■ **Estratto fornito**:
----

Nicola Grandi
Alma Mater Studiorum – Università di Bologna
De Mauro era ed è senza dubbio il linguista italiano più noto. Ed è noto come linguista anche a chi non sa cosa fa di mestiere un linguista. Tuttavia la reale portata del contributo che De Mauro ha dato agli studi linguistici, che ho voluto definire rivoluzionaria nel titolo di questo mio breve intervento, è – credo – largamente ignota non solo al pubblico colto ‘generalista’, ma anche a parte della comunità dei linguisti. Io stesso confesso di averla apprezzata appieno solo quando, dopo la sua morte, ho ‘messo in fila’ alcune date e per la prima volta ho costruito un quadro di insieme che mi è parso dirompente e quasi destabilizzante nella sua modernità.
Partiamo da alcuni passi della sua carriera ‘accademica’.
La prima data che conviene fissare è il 1961, quando Antonino Pagliaro cede l’insegnamento di Filosofia del linguaggio all’allievo Tullio De Mauro (laureato da appena 5 anni). Oggi chiameremmo un incarico di questo tipo ‘supplenza’.
La seconda data è il 1967: Tullio De Mauro è il primo vincitore in Italia di una cattedra di Linguistica generale.
Nell’attuale geografia accademica, la legittimità piena di due discipline affini ma distinte come la Filosofia del linguaggio e la Linguistica generale è fuori discussione. Negli anni Sessanta il quadro era completamente diverso ed entrambe faticavano a ritagliarsi uno spazio autonomo e ad ottenere una piena legittimazione. In questa opera il debito nei confronti di De Mauro è inestimabile. Dobbiamo in effetti considerare il contesto che fa da sfondo a queste due tappe della carriera di Tullio De Mauro. Da una parte, la linguistica storico-ricostruttiva era l’approccio ai fatti di lingua al quale veniva riconosciuta la maggiore dignità scientifica. Le lingue si studiavano principalmente con lo sguardo volto all’indietro, per ricostruire stadi linguistici non attestati a partire da quello che invece abbiamo a disposizione. Dall’altra parte la filosofia non attribuiva al linguaggio (che per i linguisti è cosa diversa dalle lingue, è bene ribadirlo sempre) un particolare interesse concettuale. La Linguistica generale e la Filosofia del linguaggio, dunque, irrompono nell’università italiana e suscitano un’inevitabile diffidenza. Con conseguenze anche personali per lo stesso De Mauro, sulle quali tornerò dopo.

----

■ **Dati forniti**:

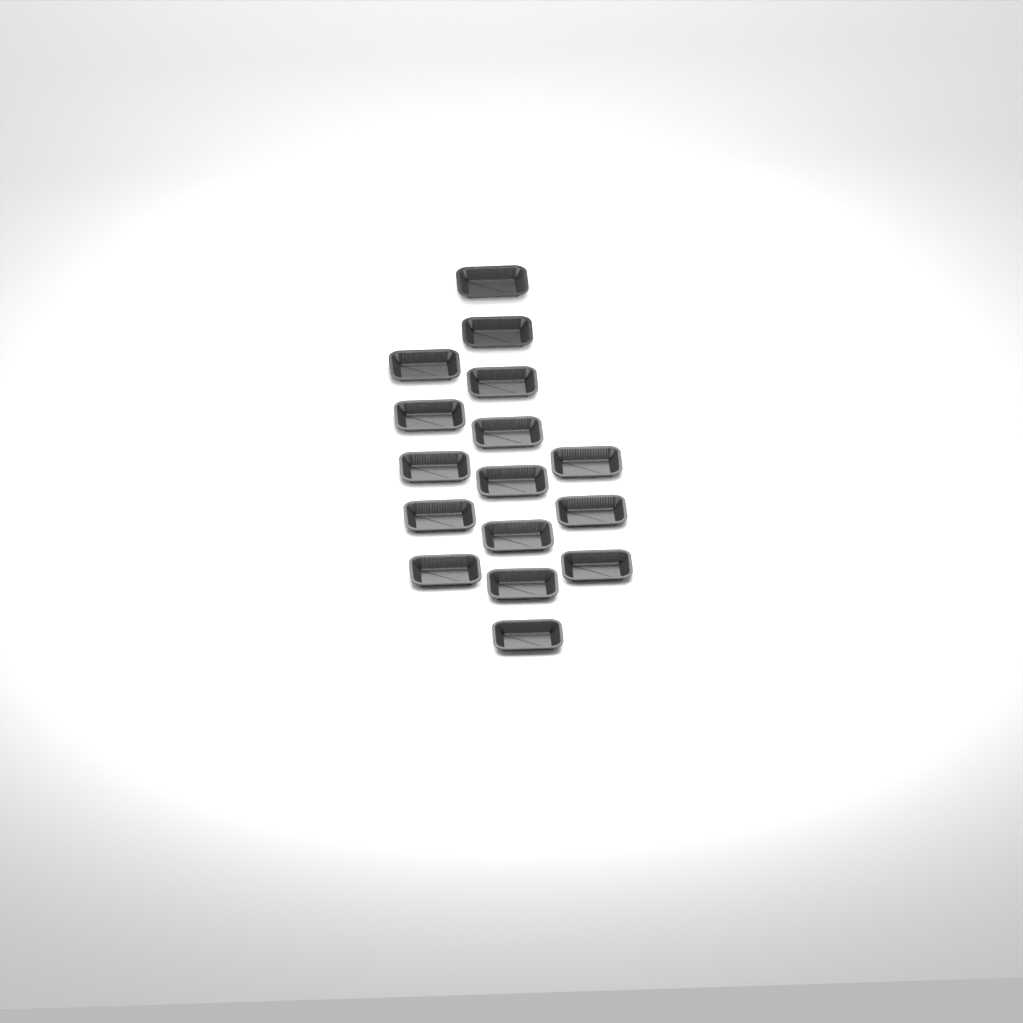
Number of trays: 16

----

■ **Compito da svolgere**: Riprendi il testo sul contributo di Tullio De Mauro agli studi linguistici e prosegui dopo la sua ultima frase.

■ **Risposta al compito**:
Il 1967 è anche l’anno di fondazione della Società di Linguistica Italiana (SLI), di cui ha scritto per Linguisticamente Emanuele Banfi, che precede di tre anni quella della Società Italiana di Glottologia (SIG), raccontata per Linguisticamente da Vincenzo Orioles. Nella nascita della SLI Tullio De Mauro gioca un ruolo centrale, nell’ambito di un gruppo estremamente vario, nel quale trovano posto anche linguisti stranieri di varie estrazioni teoriche, insegnanti di scuola, pedagogisti, psicologi e responsabili di istituti culturali stranieri in Italia. Proprio questa apertura verso aree disciplinari e tradizioni di studio diverse contribuì al sospetto (e talora al disagio) con cui la SLI (di cui De Mauro divenne presidente nel 1970) fu accolta in ambito accademico italiano.
Conviene tentare di delineare meglio il quadro internazionale che fa da sfondo a questi eventi, per capire come De Mauro, in Italia, incarnò un moto di cambiamento che stava pervadendo la linguistica a livello mondiale. Procedo in ordine sparso: nel 1957 Noam Chomsky pubblica Le strutture della sintassi, nel 1965 Aspetti della teoria delle sintassi e l’anno successivo Linguistica cartesiana; nel 1960 André Martinet (ospite del primo congresso della SLI nel 1967) pubblica Elementi di linguistica generale e nel 1965 La linguistica sincronica. In quegli stessi anni Giulio Lepschy cura l’edizione italiana di Hjelmslev, I fondamenti della teoria del linguaggio e Luigi Heilmann, primo presidente SLI, quella di Roman Jakobson, Saggi di Linguistica generale. Nel 1963, poi, Eugenio Coşeriu ottiene la cattedra di Filologia romanza a Tubinga.
Come si è detto, la parte più rilevante della vita accademica di Tullio De Mauro è stata occupata da due discipline oggi distinte, la Filosofia del linguaggio e la Linguistica generale, ma nella convinzione che l’analisi del linguaggio e delle lingue dovesse avere un carattere profondamente unitario, al di là degli steccati, appunto disciplinari. Una sorta di ‘ibridismo’ che l’attuale sistema concorsuale non sarebbe in grado di digerire.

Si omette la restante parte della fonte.